According to Angiotech, FDA’s regulation is contrary to the plain meaning of 35 U.S.C. 156(g)(3)(B)(i).  “The statute directs that the PTE be based on a regulatory review period commencing ‘on the date a clinical investigation on humans involving the device was begun with no additional requirement,” states Angiotech. “The imposition of additional statutory requirements is contrary to the plain meaning of the statute.” 

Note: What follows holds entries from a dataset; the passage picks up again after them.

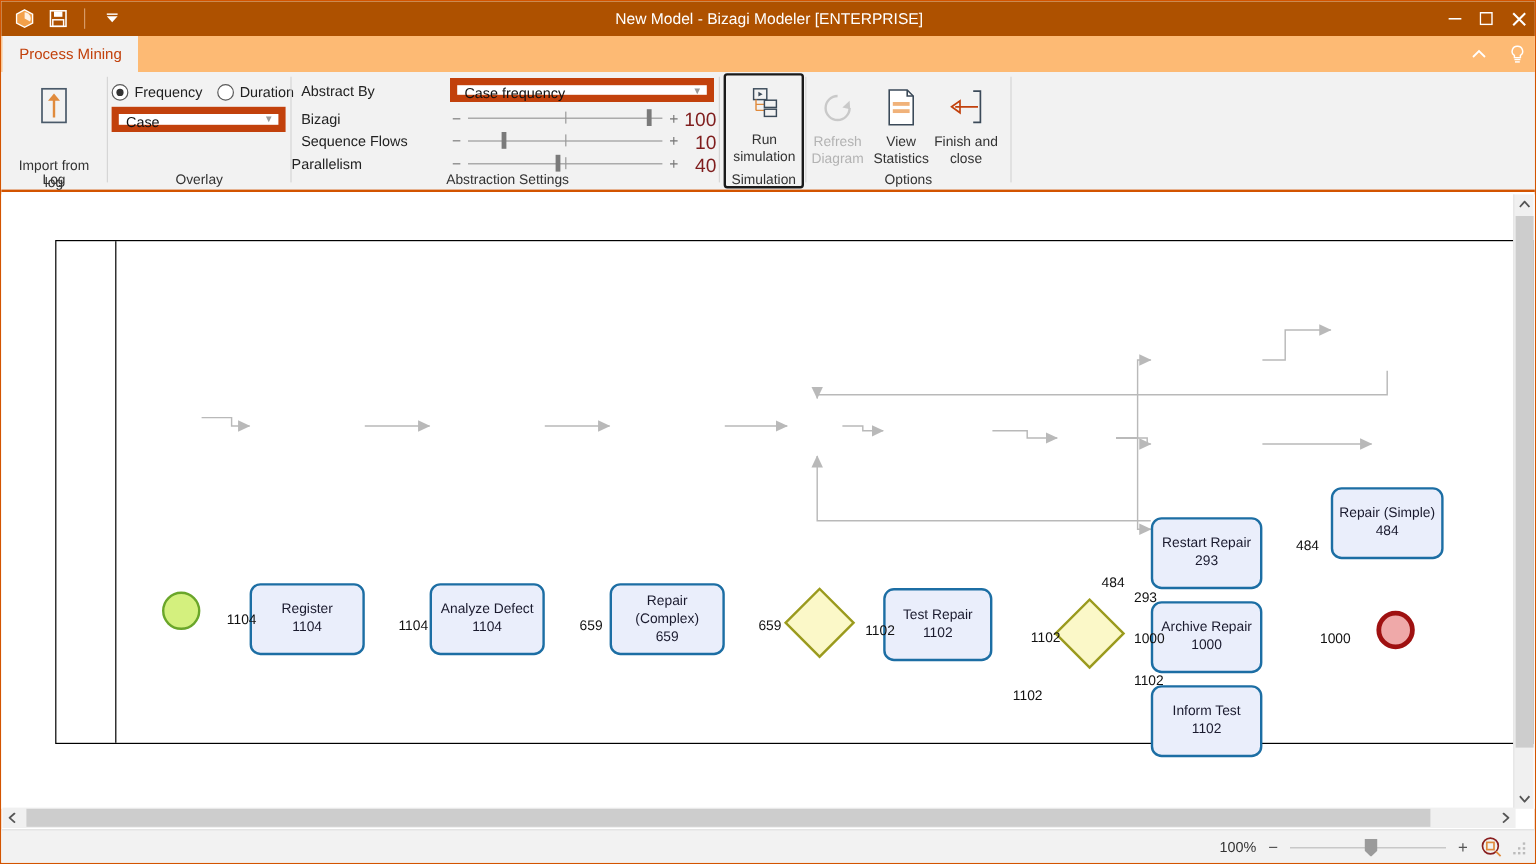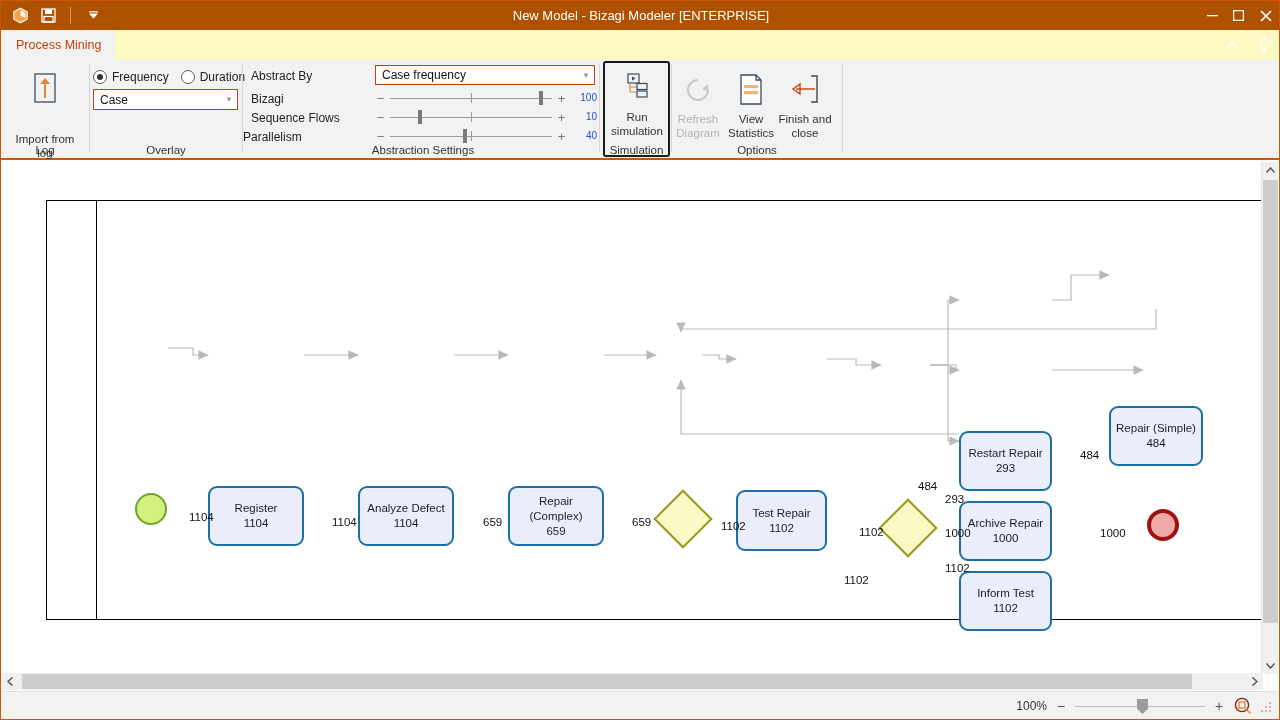--- a/index.html
+++ b/index.html
@@ -51,7 +51,7 @@
   
   .tabstrip {
     position: absolute; left: 0; top: 29px; width: 1280px; height: 30px;
-    background: #fef9c3;
+    background: #fdba74;
   }
   .tab-active {
     position: absolute; left: 1px; top: 0; height: 30px;

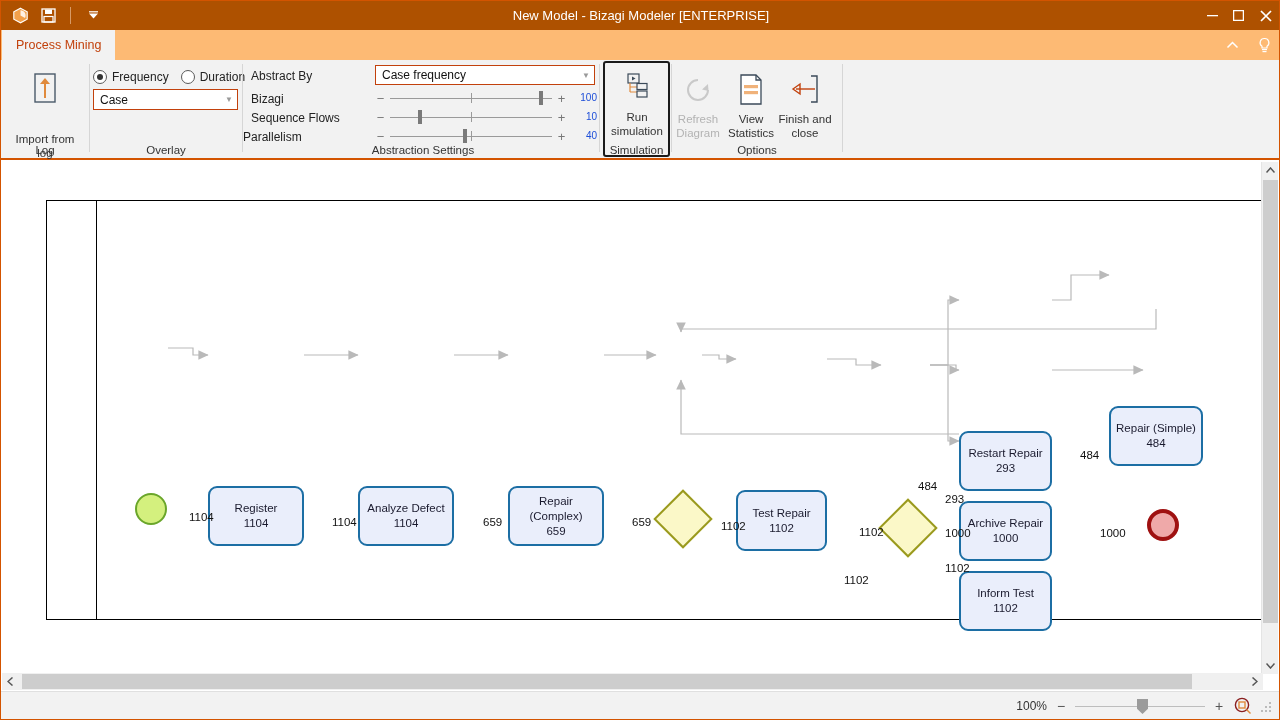--- a/index.html
+++ b/index.html
@@ -116,9 +116,9 @@
   }
   .combo {
     position: absolute;
-    background: #ffffff; border: 1px solid #c2410c;
+    background: #ffffff; border: 6px solid #c2410c;
     font-size: 12px; color: #111;
-    display: flex; align-items: center; justify-content: space-between;
+    display: flex; justify-content: space-between;
     padding: 0 4px 0 6px;
     box-sizing: border-box;
   }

Angiotech notes that “Congress made clear in the broader context of the PTE provisions that it intended to distinguish the testing phase of the [regulatory] review period based on the commencement of a clinical investigation from a [regulatory] review period based on the effective date of a statutory investigational exemption under the FDCA.”  In support of its argument, the company notes that in contrast to the device PTE provision, the drug PTE provision in 35 U.S.C. 156 specifically states that the testing phase begins on the effective date of an Investigational New Drug Application.  With respect to the PTO’s ability to reconsider FDA’s determination the request for reconsideration states that although “Congress directed that FDA determine the review period for the PTO, it is appropriate for the PTO to consider and to determine – with FDA – whether the terms of the PTE were established on extra-statutory, and unlawful, criteria.”

In late December 2007, the PTO denied Angiotech’s request.  Instead of addressing the difference between the PTE statute and FDA’s PTE regulations, however, the PTO defers to FDA’s authority over regulatory review period determinations.  Under 35 U.S.C. § 156(d)(2)(A), “[n]ot later than 30 days after the receipt of a [PTE] application by the [PTO], [FDA] shall review the dates contained in the application . . . and determine the applicable regulatory review period.”  Citing the statute and judicial precedent, the PTO concludes that “the statute thus plainly mandates the FDA to determine the regulatory review period,” and that the Office “has no authority to change or redetermine the regulatory review period determined by the FDA. . . .”

It is unclear whether Angiotech will fight on with the PTO in court, or perhaps raise the issue with FDA in a citizen petition or in informal communication.